> _RECORDS FOR THIS EXERCISE_:
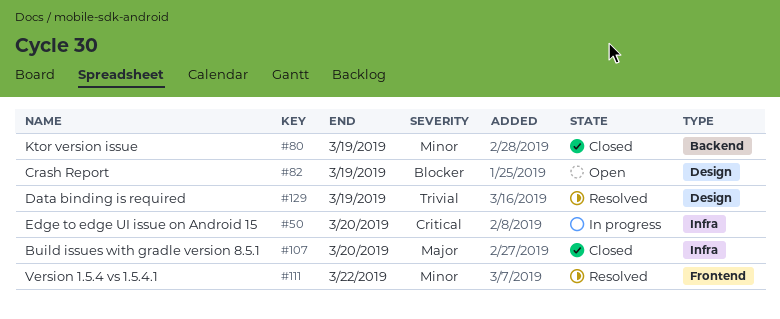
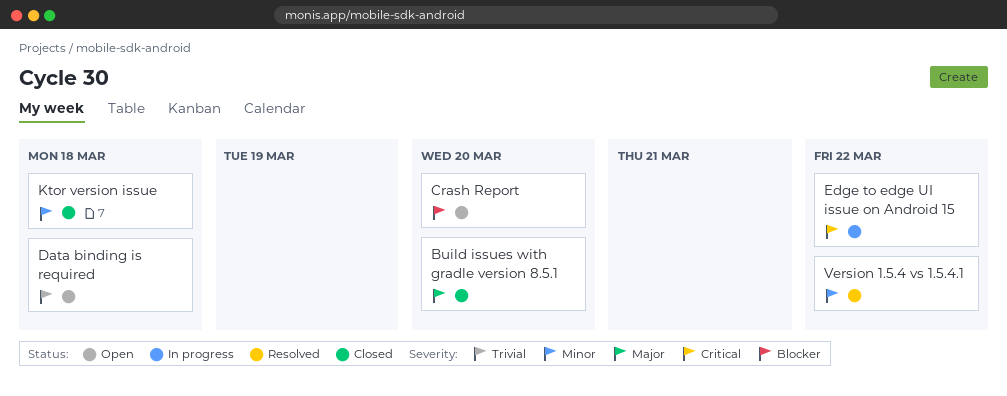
Crash Report, due: Mar 19 -> Mar 20
Data binding is required, status: Resolved -> Open
Data binding is required, due: Mar 19 -> Mar 18
Edge to edge UI issue on Android 15, due: Mar 20 -> Mar 22
Ktor version issue, due: Mar 19 -> Mar 18

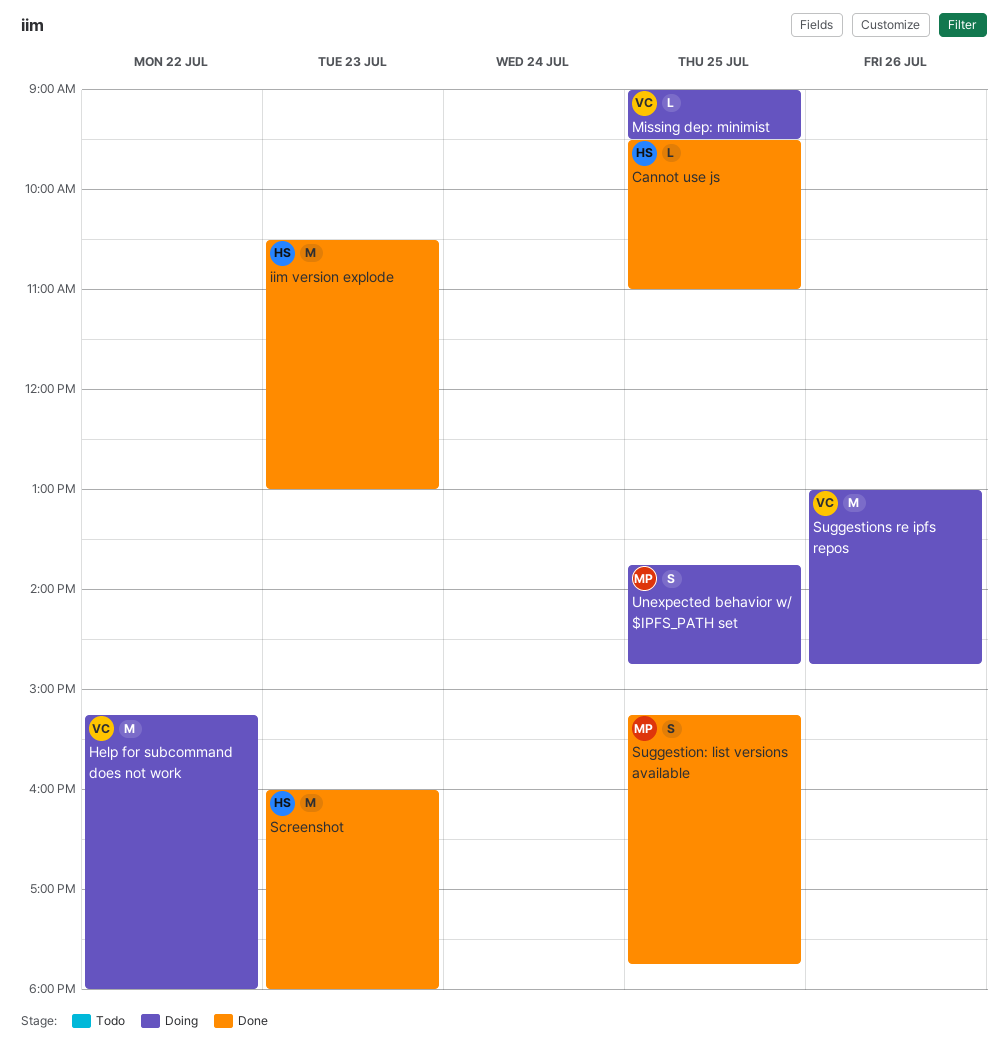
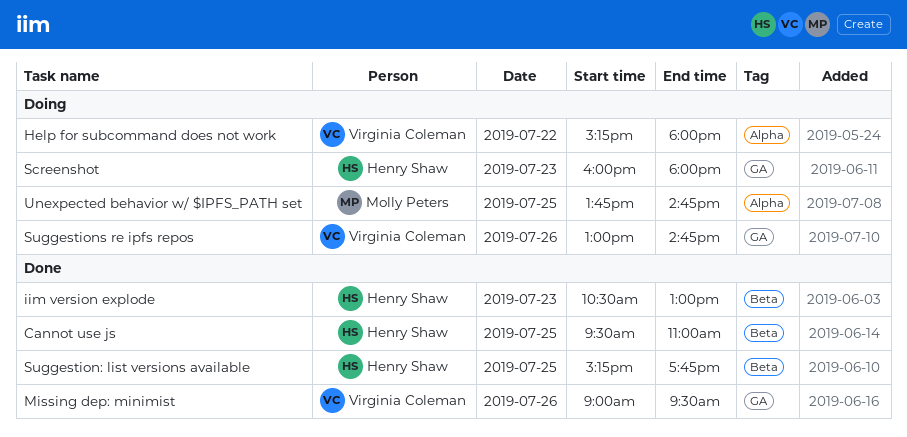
Missing dep: minimist, status: Doing -> Done
Missing dep: minimist, day: Jul 25 -> Jul 26
Screenshot, status: Done -> Doing
Suggestion: list versions available, owner: Molly Peters -> Henry Shaw

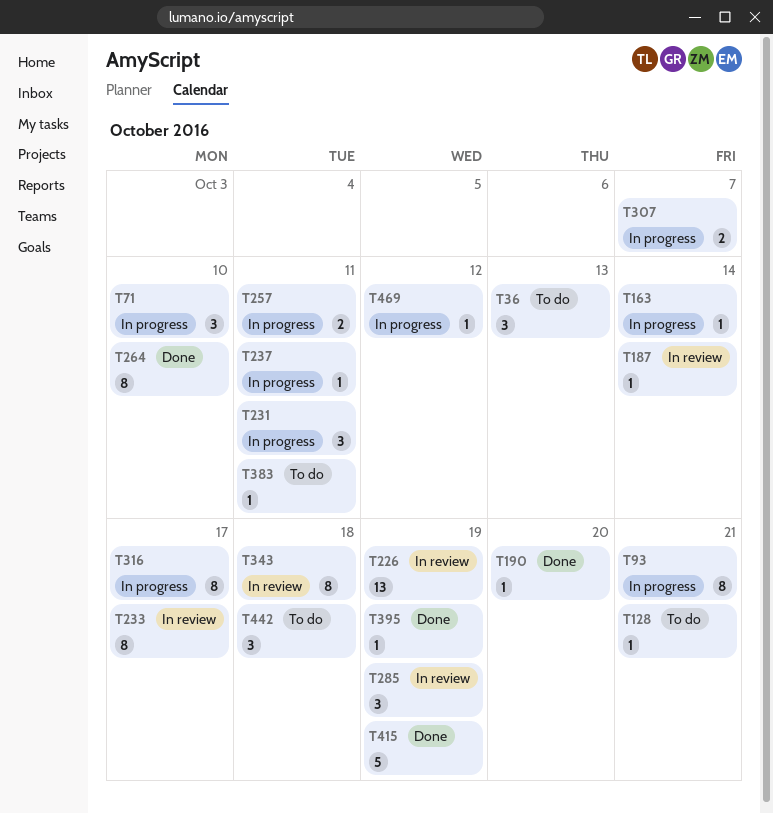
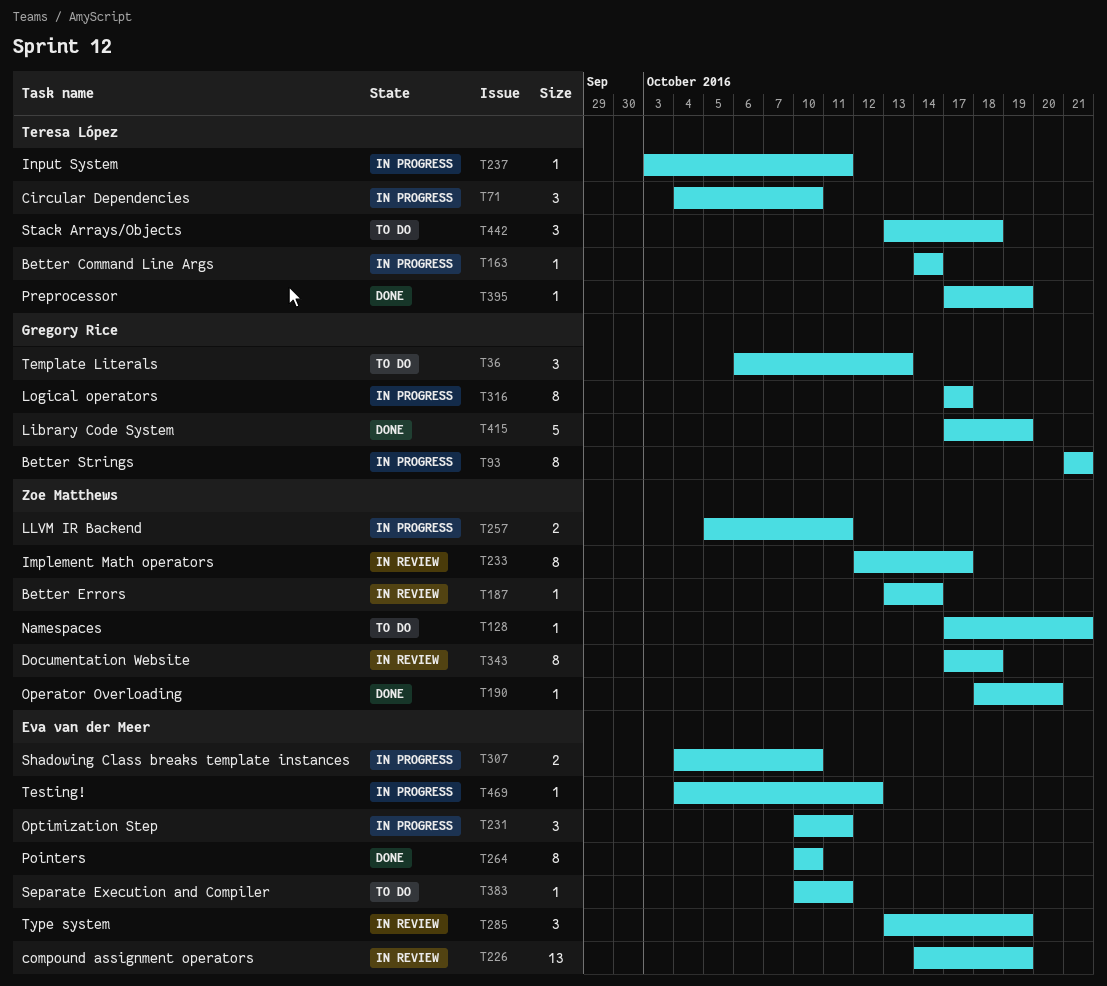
T307, due: Oct 7 -> Oct 10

> _YOUR ASSIGNMENT_: Repeat every record above exactly. The pictures do not belong in the copy.

> _SOLUTION TO THIS TASK_:
Crash Report, due: Mar 19 -> Mar 20
Data binding is required, status: Resolved -> Open
Data binding is required, due: Mar 19 -> Mar 18
Edge to edge UI issue on Android 15, due: Mar 20 -> Mar 22
Ktor version issue, due: Mar 19 -> Mar 18

Missing dep: minimist, status: Doing -> Done
Missing dep: minimist, day: Jul 25 -> Jul 26
Screenshot, status: Done -> Doing
Suggestion: list versions available, owner: Molly Peters -> Henry Shaw

T307, due: Oct 7 -> Oct 10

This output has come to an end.